Diane and Lisa Berger wrote a hard-hitting book about manic depression called We Heard the Angels of Madness. Bipolar: a virulent disorder with many faces In that book, they describe bipolar disorder as "a virulent disorder with many faces". They compare bipolar to the multi-headed Hydra of Greek mythology, which sprouted several new heads for each one slain.

The analogy is, for each question that researchers answer about bipolar disorder, even more questions are raised. Symptoms and their severity are different from one person to the next, like ever changing faces on the Hydra monster.

With these variations in how bipolar manifests itself, the challenge for the mental health professionals is to define the characteristics of each type of bipolar disorder. This would enable an accurate diagnosis and lead to a proper treatment plan for each sufferer.

In the United States, the primary classification system is that found in The Diagnostic and Statistical Manual of Mental Disorders, also known as the DSM-IV. This manual is the mental health community's bible for the classification and diagnosis of all mental disorders. It organizes the mood disorders under the heading of Clinical Disorders (Axis I). The next volume, DSM-V, is now in the works to be published.

The Types of Bipolar Disorder

The various types of bipolar disorder are identified by the severity of the mood swings between the two opposite extremes: unusual happiness, elation, and high energy (mania); and bouts of depression, hopelessness, and a complete lack of energy (depression). Medical professionals have categorized the different kinds of bipolar disorder by the degree to which the manic and depressive behaviors each exist in a person.

The different types of bipolar disorder are summarized below. Click on a name for a more detailed description.

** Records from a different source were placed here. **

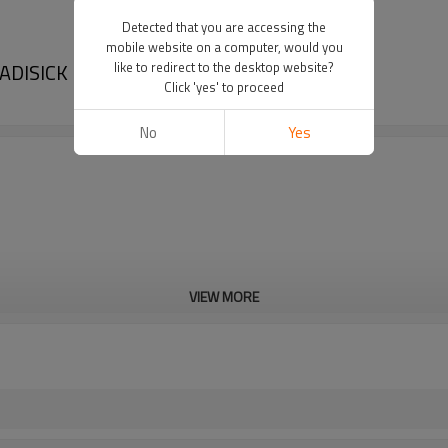
Detected that you are accessing the
mobile website on a computer, would you
DADISICK
like to redirect to the desktop website?
Click 'yes' to proceed
No
Yes
VIEW MORE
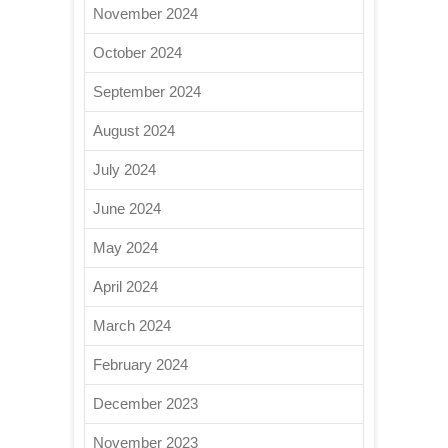
November 2024
October 2024
September 2024
August 2024
July 2024
June 2024
May 2024
April 2024
March 2024
February 2024
December 2023
November 2023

Bipolar Type 1 - also called bipolar i disorder - this is the “full strength” bipolar disorder, with mood swings that range between severe mania to deep depression. Both ends of the mood spectrum are at their strongest.

Bipolar Type 2 - also called bipolar 2 disorder or bipolar type ii - this is a milder form of the illness, involving less extreme periods of mania (called hypomania or hypomanic) that alternate with depression. Bipolar type 2 sufferers can still experience major episodes of depression, as do those with bipolar type 1.

Cyclothymia - also called Cyclothymic Disorder; this form of bipolar involves the mildest levels of mania and depression. Neither of the moods reach the extreme levels that the other types of bipolar bring about.

Bipolar NOS (Not Otherwise Specified) - this is a catch-all category for the types of bipolar that, according to the DSM-IV, don't fit the other three main categories. Mania or depression can be present but the episodes do not look like unipolar or like any of the three main types of bipolar disorder listed above. The DSM-IV distinguishes bipolar NOS in terms of the duration of the episodes - not being long enough to qualify the illness as being any of the other types of bipolar.

Mixed Bipolar - mania and depression are both present at the same exact time. This period has been described as a simultaneous mix of grandiosity, racing thoughts, and energy, while also being irritable, angry, and feeling bad. It can be a dangerous combination, as the individual is more compelled to act on his or her feelings of anger or depression.

Rapid Cycling Bipolar - this form of bipolar is characterized by four or more mood swings occurring within a 12 month period. This variation of bipolar can cause full mood swings repeatedly during a single week, or even within a single day. Rapid-cycling bipolar can increase the person’s risk of severe depression and for attempted suicide.

Dysthymia - also called Dysthymic Disorder; this illness is not clinically a type of bipolar bisorder, but is often mentioned in the same breath. It is also called chronic depression, and lasts at least two years. Its symptoms are not as intense as those of severe depression but it can still disrupt a person’s normal everyday life.